▶ _REQUIRED WORK_:
- A) In the paper summary on de-pinning of monolayer films, what range of defect potential is said to produce negligible net forces on the films?
- B) Reproduce the passage of the monolayer de-pinning summary that begins at the words "It introduces a" and stops after "low sliding forces.", substituting "resistance" for "friction".
*** Opening of TEXT FOR ANALYSIS ***
Theory of De-Pinning of Monolayer Films Adsorbed on a Quartz Crystal Microbalance

TL;DR

This paper proposes a theoretical explanation for the unexpectedly low friction forces observed in quartz crystal microbalance experiments, suggesting that defect potential ranges greater than atomic spacing lead to negligible net forces on monolayer films.

Contribution

It introduces a new theoretical model accounting for defect potential ranges exceeding atomic spacing to explain low friction in monolayer films on substrates.

Findings

Net force on stiff films is extremely small if defect potentials are long-ranged.

Both line defects and localized defects contribute minimally to friction.

The model aligns with experimental observations of low sliding forces.
*** Close of TEXT FOR ANALYSIS ***
*** Opening of SOURCE DATA ***
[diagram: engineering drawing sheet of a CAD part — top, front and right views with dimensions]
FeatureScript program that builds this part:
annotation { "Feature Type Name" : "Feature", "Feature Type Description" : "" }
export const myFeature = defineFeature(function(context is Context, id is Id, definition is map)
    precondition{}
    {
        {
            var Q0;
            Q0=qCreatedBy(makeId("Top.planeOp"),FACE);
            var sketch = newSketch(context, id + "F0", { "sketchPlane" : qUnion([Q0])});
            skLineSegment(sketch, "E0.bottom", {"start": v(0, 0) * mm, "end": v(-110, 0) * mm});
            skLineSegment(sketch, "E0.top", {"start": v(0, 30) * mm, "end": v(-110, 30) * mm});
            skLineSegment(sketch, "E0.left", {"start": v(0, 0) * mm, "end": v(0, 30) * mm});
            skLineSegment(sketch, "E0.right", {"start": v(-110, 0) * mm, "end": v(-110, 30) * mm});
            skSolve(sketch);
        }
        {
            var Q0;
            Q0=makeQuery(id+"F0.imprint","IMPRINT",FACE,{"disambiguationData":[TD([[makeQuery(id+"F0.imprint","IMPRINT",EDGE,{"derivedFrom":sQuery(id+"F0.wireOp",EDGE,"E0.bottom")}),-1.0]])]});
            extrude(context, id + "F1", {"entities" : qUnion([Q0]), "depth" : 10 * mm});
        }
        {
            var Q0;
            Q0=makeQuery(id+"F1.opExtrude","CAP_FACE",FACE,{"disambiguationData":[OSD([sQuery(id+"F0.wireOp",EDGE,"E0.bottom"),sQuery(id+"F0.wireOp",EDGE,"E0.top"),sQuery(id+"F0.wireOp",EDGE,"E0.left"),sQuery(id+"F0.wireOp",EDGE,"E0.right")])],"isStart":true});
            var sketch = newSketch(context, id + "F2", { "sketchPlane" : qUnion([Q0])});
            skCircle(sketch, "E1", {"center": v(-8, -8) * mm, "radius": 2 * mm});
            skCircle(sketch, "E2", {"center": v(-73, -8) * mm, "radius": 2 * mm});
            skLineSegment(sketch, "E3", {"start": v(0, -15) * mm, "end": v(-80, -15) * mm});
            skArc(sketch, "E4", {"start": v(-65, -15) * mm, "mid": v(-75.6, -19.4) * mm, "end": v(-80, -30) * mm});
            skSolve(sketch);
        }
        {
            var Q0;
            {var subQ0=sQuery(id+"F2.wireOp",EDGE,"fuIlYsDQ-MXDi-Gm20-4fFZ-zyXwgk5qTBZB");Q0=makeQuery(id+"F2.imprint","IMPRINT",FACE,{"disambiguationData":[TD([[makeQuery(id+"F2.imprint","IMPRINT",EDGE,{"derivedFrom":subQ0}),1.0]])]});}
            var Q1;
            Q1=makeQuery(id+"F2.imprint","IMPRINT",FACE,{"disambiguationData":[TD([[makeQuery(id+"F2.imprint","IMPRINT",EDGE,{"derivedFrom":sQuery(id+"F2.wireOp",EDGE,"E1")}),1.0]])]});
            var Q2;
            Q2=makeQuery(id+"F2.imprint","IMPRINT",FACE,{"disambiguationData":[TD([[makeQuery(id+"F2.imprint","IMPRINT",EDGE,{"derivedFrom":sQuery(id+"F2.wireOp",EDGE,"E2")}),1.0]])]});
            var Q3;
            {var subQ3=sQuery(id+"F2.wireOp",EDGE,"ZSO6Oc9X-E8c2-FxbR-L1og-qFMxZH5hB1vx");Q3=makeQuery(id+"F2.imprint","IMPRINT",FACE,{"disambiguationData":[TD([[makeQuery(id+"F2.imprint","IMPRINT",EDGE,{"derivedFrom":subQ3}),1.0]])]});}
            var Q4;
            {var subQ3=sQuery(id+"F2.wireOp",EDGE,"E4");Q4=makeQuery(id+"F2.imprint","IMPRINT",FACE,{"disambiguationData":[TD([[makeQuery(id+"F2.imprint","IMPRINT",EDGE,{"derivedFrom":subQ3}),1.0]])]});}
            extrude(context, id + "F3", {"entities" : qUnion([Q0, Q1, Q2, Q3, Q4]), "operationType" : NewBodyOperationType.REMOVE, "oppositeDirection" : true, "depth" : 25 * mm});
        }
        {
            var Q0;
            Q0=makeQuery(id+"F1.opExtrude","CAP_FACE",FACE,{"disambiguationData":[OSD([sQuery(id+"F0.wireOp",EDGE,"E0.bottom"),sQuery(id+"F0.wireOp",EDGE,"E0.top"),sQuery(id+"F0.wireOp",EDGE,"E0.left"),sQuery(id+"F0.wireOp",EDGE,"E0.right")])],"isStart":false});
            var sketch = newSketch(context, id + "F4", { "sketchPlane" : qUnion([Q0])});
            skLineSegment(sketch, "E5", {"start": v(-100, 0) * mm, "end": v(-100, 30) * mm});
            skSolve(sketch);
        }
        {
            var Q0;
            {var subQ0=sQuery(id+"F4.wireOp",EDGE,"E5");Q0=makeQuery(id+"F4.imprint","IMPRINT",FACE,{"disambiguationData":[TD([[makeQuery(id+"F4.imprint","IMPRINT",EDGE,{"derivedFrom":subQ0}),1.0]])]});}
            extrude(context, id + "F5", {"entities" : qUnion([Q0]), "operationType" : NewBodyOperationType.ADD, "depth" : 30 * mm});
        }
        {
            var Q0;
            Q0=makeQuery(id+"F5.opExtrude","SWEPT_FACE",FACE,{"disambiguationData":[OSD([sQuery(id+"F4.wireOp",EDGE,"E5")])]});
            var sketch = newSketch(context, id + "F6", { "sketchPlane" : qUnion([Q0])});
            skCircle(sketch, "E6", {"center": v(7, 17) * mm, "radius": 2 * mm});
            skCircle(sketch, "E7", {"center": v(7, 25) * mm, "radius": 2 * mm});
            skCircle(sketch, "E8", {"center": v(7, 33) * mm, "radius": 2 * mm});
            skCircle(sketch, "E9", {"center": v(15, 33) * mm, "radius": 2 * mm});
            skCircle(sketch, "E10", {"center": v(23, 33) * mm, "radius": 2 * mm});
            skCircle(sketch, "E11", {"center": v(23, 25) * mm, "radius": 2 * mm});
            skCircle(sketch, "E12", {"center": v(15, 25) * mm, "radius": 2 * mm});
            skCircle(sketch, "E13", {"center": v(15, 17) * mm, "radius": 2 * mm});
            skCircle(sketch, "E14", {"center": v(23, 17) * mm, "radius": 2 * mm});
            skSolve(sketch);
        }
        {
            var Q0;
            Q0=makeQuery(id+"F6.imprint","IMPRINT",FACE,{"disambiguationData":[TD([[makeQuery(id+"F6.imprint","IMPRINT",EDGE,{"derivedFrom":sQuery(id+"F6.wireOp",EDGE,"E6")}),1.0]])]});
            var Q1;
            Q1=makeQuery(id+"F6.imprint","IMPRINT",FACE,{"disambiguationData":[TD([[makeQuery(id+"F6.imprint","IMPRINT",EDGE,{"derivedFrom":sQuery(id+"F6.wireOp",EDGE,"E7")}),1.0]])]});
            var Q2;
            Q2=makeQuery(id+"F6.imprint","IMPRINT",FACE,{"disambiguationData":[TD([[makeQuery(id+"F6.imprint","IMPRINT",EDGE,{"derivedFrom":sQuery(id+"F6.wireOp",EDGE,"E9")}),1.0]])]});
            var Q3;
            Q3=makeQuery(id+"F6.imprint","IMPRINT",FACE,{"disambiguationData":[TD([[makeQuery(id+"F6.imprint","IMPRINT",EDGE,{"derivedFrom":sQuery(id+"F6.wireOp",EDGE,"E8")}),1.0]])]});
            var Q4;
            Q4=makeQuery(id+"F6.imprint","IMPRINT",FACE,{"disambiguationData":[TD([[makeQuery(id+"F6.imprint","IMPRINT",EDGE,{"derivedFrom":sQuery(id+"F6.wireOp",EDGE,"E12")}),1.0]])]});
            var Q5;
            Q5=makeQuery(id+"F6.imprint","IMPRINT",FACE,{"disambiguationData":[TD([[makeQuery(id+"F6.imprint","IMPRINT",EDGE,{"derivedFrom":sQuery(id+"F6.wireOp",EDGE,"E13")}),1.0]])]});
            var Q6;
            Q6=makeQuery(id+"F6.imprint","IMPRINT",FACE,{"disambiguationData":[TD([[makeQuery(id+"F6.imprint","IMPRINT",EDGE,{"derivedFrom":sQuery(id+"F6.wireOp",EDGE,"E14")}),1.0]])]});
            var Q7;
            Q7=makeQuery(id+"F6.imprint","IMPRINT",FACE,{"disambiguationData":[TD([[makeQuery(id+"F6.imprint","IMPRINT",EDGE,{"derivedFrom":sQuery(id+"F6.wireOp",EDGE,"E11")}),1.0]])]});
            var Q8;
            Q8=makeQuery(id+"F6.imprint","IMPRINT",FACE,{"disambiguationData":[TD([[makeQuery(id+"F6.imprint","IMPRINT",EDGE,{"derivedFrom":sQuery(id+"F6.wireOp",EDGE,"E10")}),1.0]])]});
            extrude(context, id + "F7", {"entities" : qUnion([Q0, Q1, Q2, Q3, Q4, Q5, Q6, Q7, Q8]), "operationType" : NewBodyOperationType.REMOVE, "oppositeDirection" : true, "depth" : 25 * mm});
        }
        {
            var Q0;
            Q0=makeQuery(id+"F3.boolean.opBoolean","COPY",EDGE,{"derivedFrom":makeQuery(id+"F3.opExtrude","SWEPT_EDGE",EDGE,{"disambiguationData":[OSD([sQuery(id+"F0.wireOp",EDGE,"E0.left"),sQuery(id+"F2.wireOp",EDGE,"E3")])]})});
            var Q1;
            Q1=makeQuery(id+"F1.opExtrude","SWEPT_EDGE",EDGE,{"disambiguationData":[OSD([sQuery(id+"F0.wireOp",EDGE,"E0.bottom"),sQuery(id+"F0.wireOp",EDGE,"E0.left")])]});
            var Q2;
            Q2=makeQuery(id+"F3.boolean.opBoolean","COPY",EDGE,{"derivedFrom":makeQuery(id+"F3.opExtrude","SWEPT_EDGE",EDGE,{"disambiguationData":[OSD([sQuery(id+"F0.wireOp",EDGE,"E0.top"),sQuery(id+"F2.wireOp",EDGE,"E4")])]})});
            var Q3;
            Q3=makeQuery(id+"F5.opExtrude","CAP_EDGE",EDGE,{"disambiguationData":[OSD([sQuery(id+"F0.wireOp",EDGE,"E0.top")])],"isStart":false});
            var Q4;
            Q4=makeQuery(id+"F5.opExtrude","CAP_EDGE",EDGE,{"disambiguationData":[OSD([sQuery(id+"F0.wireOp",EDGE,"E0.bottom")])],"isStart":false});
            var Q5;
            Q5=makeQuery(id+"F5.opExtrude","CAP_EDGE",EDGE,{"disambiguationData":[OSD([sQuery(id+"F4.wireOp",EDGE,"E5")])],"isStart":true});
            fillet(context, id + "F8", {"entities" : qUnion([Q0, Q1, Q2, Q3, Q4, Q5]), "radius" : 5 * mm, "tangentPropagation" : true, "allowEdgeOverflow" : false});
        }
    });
*** Close of SOURCE DATA ***
▶ _ANSWER SET_:
- A) Defect potential ranges greater than the atomic spacing.

- B)
It introduces a new theoretical model accounting for defect potential ranges exceeding atomic spacing to explain low resistance in monolayer films on substrates.

Findings

Net force on stiff films is extremely small if defect potentials are long-ranged.

Both line defects and localized defects contribute minimally to resistance.

The model aligns with experimental observations of low sliding forces.